Entries taken from a collection:
-- Opening Marker --

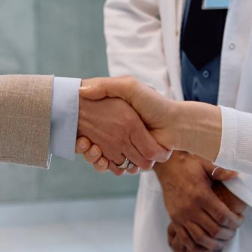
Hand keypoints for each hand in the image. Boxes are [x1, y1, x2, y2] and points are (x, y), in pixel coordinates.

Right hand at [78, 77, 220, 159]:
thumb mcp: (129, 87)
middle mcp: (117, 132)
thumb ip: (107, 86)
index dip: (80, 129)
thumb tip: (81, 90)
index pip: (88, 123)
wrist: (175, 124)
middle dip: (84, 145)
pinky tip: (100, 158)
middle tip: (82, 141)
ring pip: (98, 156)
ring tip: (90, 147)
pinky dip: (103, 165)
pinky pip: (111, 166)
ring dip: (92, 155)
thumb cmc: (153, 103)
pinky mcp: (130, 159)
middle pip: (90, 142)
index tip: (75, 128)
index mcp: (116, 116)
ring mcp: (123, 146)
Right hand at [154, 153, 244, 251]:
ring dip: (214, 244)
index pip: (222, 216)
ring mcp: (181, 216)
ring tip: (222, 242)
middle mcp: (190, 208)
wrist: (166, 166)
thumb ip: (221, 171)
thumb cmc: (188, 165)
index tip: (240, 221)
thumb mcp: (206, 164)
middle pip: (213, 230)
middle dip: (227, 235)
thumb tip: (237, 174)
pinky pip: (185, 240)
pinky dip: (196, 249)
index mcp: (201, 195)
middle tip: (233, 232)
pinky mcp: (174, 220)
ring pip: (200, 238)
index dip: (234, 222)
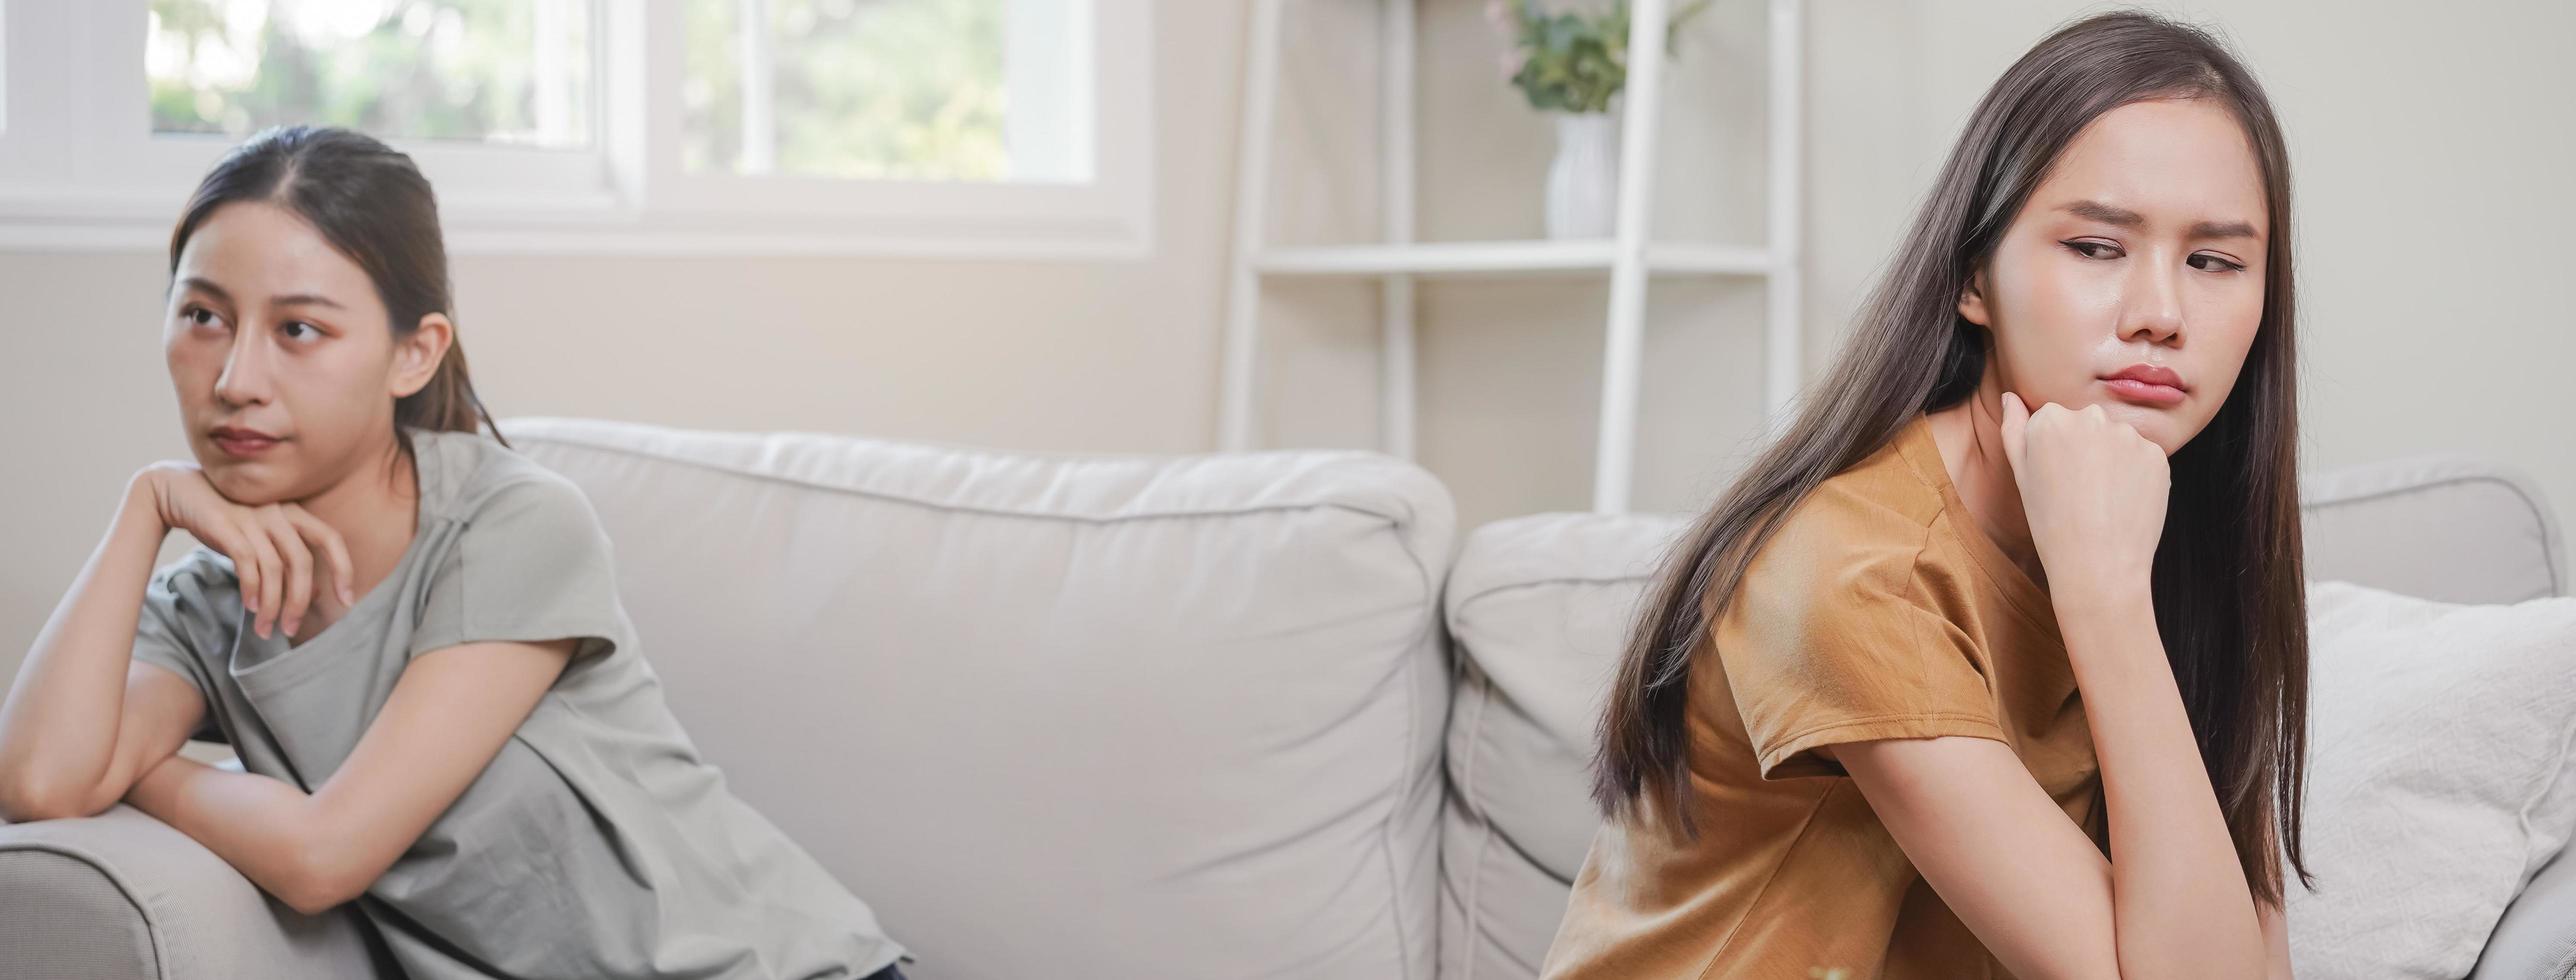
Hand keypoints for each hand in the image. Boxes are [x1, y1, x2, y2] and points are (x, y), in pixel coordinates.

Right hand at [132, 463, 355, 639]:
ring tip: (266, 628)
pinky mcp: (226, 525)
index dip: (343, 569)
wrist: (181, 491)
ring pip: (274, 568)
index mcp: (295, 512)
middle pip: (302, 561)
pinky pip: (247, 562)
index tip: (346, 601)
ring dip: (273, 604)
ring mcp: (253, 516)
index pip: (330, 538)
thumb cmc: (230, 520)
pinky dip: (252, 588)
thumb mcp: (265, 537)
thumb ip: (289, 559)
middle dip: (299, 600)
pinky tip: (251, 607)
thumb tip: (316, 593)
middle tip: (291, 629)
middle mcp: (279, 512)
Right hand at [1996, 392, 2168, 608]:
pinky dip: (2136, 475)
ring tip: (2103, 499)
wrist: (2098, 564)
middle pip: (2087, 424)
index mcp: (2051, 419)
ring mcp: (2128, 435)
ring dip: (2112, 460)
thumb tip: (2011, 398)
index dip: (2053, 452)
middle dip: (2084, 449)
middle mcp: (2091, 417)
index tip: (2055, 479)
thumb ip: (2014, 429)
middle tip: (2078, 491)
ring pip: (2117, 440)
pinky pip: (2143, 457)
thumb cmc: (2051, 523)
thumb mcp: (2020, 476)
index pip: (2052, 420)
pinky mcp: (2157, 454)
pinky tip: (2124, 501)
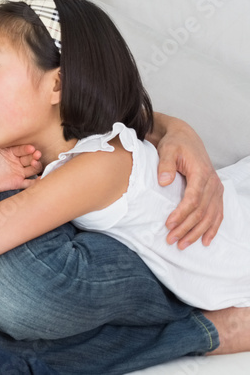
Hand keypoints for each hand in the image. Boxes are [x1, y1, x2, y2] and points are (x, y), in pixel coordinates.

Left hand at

-- Closing Marker --
-- Opening Marker --

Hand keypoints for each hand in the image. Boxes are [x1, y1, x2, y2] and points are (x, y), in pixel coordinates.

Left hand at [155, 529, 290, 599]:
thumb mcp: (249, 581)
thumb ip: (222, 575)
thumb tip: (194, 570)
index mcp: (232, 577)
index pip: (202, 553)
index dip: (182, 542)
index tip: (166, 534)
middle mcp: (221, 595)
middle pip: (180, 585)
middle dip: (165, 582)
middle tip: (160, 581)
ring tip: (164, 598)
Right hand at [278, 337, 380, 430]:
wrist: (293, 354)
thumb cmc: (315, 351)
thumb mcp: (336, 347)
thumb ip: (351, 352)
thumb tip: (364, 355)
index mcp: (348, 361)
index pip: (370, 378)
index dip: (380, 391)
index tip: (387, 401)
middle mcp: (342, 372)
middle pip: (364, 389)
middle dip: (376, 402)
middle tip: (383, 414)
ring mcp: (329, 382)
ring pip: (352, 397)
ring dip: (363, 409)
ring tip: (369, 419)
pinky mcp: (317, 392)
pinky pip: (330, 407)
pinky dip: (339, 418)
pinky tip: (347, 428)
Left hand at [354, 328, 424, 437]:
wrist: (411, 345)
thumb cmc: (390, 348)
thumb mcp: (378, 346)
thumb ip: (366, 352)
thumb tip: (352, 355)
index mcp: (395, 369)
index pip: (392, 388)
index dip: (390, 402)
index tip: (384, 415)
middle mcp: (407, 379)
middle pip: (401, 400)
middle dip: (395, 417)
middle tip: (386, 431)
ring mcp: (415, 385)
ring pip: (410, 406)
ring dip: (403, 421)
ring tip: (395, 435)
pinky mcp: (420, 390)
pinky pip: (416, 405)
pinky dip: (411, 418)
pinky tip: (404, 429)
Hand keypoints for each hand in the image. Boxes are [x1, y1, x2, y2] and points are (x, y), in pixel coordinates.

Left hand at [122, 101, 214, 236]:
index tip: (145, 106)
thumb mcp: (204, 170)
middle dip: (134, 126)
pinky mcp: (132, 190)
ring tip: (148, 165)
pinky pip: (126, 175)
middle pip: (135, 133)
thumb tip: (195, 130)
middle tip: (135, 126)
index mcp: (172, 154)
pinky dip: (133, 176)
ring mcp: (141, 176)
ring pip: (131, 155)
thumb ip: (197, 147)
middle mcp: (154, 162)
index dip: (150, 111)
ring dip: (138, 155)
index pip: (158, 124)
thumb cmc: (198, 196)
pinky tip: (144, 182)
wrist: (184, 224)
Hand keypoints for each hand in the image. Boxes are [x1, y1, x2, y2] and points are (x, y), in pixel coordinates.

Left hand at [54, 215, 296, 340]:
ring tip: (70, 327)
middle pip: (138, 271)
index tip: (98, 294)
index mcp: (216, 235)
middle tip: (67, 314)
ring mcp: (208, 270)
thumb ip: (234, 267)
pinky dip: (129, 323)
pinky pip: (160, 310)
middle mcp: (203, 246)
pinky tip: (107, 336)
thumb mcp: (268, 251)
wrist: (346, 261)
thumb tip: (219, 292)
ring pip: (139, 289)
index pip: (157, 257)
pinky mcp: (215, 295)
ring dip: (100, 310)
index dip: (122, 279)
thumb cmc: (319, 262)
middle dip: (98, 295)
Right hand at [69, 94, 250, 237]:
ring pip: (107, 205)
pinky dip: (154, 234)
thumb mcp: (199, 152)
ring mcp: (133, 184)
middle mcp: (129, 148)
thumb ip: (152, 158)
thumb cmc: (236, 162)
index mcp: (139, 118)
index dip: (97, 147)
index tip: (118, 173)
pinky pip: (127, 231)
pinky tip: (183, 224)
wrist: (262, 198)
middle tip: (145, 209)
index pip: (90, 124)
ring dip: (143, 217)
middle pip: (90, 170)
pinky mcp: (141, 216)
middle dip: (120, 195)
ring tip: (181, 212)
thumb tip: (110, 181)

-- Closing Marker --
-- Opening Marker --

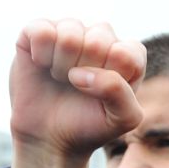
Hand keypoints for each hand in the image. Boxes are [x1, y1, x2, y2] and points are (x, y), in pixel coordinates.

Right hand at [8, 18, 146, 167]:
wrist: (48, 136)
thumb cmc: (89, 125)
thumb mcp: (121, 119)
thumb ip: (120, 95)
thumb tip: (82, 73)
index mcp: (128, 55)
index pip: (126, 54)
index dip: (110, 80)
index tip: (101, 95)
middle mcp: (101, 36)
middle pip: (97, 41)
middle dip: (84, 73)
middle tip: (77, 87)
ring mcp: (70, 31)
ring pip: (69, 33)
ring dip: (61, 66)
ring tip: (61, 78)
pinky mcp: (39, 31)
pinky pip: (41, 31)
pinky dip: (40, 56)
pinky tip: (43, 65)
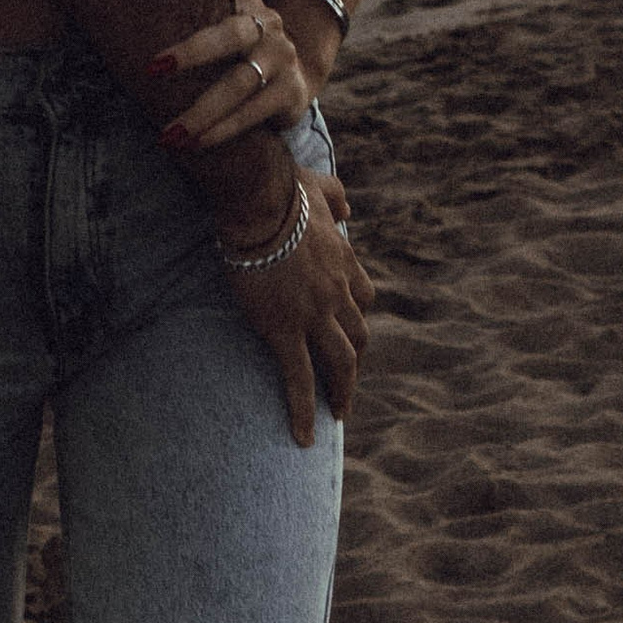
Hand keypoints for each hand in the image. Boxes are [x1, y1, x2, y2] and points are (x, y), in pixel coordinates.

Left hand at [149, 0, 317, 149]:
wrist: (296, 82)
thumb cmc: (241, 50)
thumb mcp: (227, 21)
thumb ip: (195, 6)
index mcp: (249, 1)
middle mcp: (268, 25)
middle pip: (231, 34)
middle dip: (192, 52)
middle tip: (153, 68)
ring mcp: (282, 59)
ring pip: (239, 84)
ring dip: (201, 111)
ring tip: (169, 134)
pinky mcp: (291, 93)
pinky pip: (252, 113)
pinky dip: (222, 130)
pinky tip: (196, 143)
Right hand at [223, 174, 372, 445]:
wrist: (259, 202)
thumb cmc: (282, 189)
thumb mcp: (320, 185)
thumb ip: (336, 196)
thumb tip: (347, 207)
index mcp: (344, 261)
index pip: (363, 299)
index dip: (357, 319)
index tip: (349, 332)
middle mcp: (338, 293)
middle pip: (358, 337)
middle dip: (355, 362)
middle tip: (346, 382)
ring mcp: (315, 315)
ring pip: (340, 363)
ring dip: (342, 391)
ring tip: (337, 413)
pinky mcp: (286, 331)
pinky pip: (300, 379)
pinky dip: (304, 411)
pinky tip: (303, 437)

-- Closing Marker --

## WHAT TO DO
Find "index pip: (222, 216)" in the entries above and copy that whole line exactly, then each line after it through the line that contains "pinky mcp: (174, 220)".

## OUTPUT FOR THIS TASK
index pip: (222, 216)
ring mcp: (181, 216)
ring tip: (222, 242)
middle mcp: (190, 208)
wrist: (166, 166)
thumb ip: (221, 171)
thumb cmc: (188, 165)
index tip: (240, 221)
thumb mcp: (206, 164)
middle pip: (213, 230)
middle dip: (227, 235)
thumb tip: (237, 174)
pinky pip: (185, 240)
pinky dip: (196, 249)
index mcp: (201, 195)
middle tip: (233, 232)
pinky mcp: (174, 220)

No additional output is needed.